- The Eyes in 1966.

Background information
- Origin: London, United Kingdom
- Genres: Freakbeat; psychedelic rock;
- Years active: 1964–1967;
- Past members: Barry Allchin (bass); Brian Corcoran (drums); Phil Heatley (guitar); Chris Lovegrove (lead guitar); Terry Nolder (vocals);

= The Eyes (band) =

British psychedelic rock band

The Eyes were a British freakbeat and psychedelic rock band, formed in 1964 and disbanded in 1967. During 1965 and 1966, they released a number of singles such as "When the Night Falls", "The Immediate Pleasure", "You're Too Much" and "I'm Rowed Out".

The band evolved out of an outfit called The Renegades, an instrumental combo, who, when they added a vocalist, became known as Gerry Hart and The Hartbeats.
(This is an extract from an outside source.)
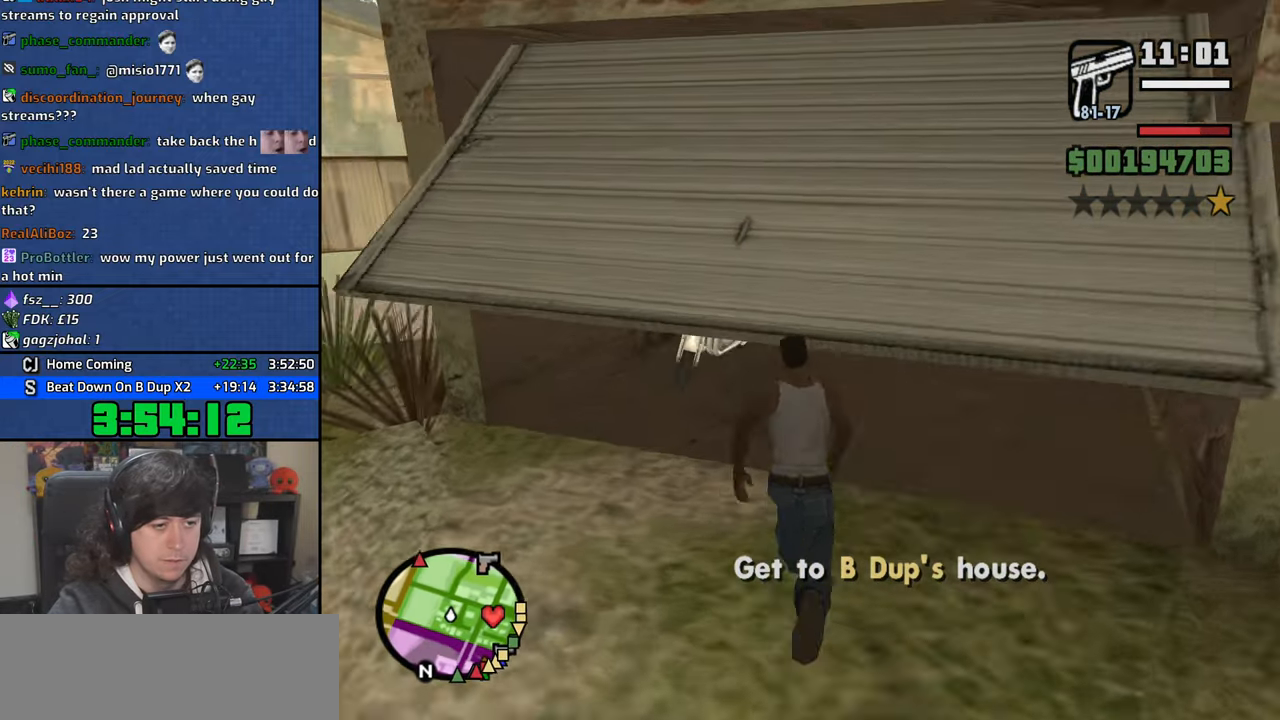
{"keys": ["f"], "mouse": [], "events": [[100, "f", "down"], [183, "w", "up"], [200, "f", "up"], [316, "f", "down"], [383, "f", "up"], [483, "f", "down"]]}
The name changed to The Eyes in 1964. The Arrival of the Eyes was released in 1966, and contained both sides of their first two singles, "When The Night Falls" / "I'm Rowed Out" and "The Immediate Pleasure" / "My Degeneration".

Rare Record Price Guide links the album A Tribute to the Rolling Stones, by The Pupils, with The Eyes; "The Pupils" being a likely pseudonym for the band.